WRITTEN EXERCISE: Copy these lines back word for word, covering all the rows below.

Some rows
==================================================

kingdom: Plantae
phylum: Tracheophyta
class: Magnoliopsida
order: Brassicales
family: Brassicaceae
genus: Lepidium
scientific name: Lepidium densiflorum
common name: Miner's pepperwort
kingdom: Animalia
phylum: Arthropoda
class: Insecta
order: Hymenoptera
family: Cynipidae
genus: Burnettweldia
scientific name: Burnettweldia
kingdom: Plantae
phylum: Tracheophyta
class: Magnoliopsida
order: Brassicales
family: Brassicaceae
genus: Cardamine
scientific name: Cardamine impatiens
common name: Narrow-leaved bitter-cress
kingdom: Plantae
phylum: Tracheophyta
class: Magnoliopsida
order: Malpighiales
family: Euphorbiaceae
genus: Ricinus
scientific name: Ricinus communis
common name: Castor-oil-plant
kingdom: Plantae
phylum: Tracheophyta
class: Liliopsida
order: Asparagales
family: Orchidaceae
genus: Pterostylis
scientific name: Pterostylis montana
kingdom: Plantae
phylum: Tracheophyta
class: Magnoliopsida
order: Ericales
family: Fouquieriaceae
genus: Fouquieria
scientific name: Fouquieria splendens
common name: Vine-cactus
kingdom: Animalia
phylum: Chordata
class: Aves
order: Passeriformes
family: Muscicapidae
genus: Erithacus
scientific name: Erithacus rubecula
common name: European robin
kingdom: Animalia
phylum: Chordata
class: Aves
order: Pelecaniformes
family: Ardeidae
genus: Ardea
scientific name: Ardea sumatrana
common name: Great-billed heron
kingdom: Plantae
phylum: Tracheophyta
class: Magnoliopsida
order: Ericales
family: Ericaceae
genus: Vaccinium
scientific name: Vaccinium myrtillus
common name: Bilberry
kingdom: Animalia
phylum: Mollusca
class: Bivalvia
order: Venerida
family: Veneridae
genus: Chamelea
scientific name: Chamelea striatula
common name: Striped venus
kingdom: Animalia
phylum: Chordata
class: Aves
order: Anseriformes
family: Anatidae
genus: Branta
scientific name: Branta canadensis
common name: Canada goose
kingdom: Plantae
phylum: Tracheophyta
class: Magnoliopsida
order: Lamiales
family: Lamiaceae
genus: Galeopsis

==================================================

COMPLETE OUTPUT:
kingdom: Plantae
phylum: Tracheophyta
class: Magnoliopsida
order: Brassicales
family: Brassicaceae
genus: Lepidium
scientific name: Lepidium densiflorum
common name: Miner's pepperwort
kingdom: Animalia
phylum: Arthropoda
class: Insecta
order: Hymenoptera
family: Cynipidae
genus: Burnettweldia
scientific name: Burnettweldia
kingdom: Plantae
phylum: Tracheophyta
class: Magnoliopsida
order: Brassicales
family: Brassicaceae
genus: Cardamine
scientific name: Cardamine impatiens
common name: Narrow-leaved bitter-cress
kingdom: Plantae
phylum: Tracheophyta
class: Magnoliopsida
order: Malpighiales
family: Euphorbiaceae
genus: Ricinus
scientific name: Ricinus communis
common name: Castor-oil-plant
kingdom: Plantae
phylum: Tracheophyta
class: Liliopsida
order: Asparagales
family: Orchidaceae
genus: Pterostylis
scientific name: Pterostylis montana
kingdom: Plantae
phylum: Tracheophyta
class: Magnoliopsida
order: Ericales
family: Fouquieriaceae
genus: Fouquieria
scientific name: Fouquieria splendens
common name: Vine-cactus
kingdom: Animalia
phylum: Chordata
class: Aves
order: Passeriformes
family: Muscicapidae
genus: Erithacus
scientific name: Erithacus rubecula
common name: European robin
kingdom: Animalia
phylum: Chordata
class: Aves
order: Pelecaniformes
family: Ardeidae
genus: Ardea
scientific name: Ardea sumatrana
common name: Great-billed heron
kingdom: Plantae
phylum: Tracheophyta
class: Magnoliopsida
order: Ericales
family: Ericaceae
genus: Vaccinium
scientific name: Vaccinium myrtillus
common name: Bilberry
kingdom: Animalia
phylum: Mollusca
class: Bivalvia
order: Venerida
family: Veneridae
genus: Chamelea
scientific name: Chamelea striatula
common name: Striped venus
kingdom: Animalia
phylum: Chordata
class: Aves
order: Anseriformes
family: Anatidae
genus: Branta
scientific name: Branta canadensis
common name: Canada goose
kingdom: Plantae
phylum: Tracheophyta
class: Magnoliopsida
order: Lamiales
family: Lamiaceae
genus: Galeopsis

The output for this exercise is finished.